In full and unchanged, output the entries that follow.

[Extracted page text data]
____________________

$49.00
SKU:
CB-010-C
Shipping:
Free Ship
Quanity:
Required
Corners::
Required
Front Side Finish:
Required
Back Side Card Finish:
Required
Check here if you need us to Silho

____________________

ANSWER SECTION:
$49.00
SKU:
CB-010-C
Shipping:
Free Ship
Quanity:
Required
Corners::
Required
Front Side Finish:
Required
Back Side Card Finish:
Required
Check here if you need us to Silho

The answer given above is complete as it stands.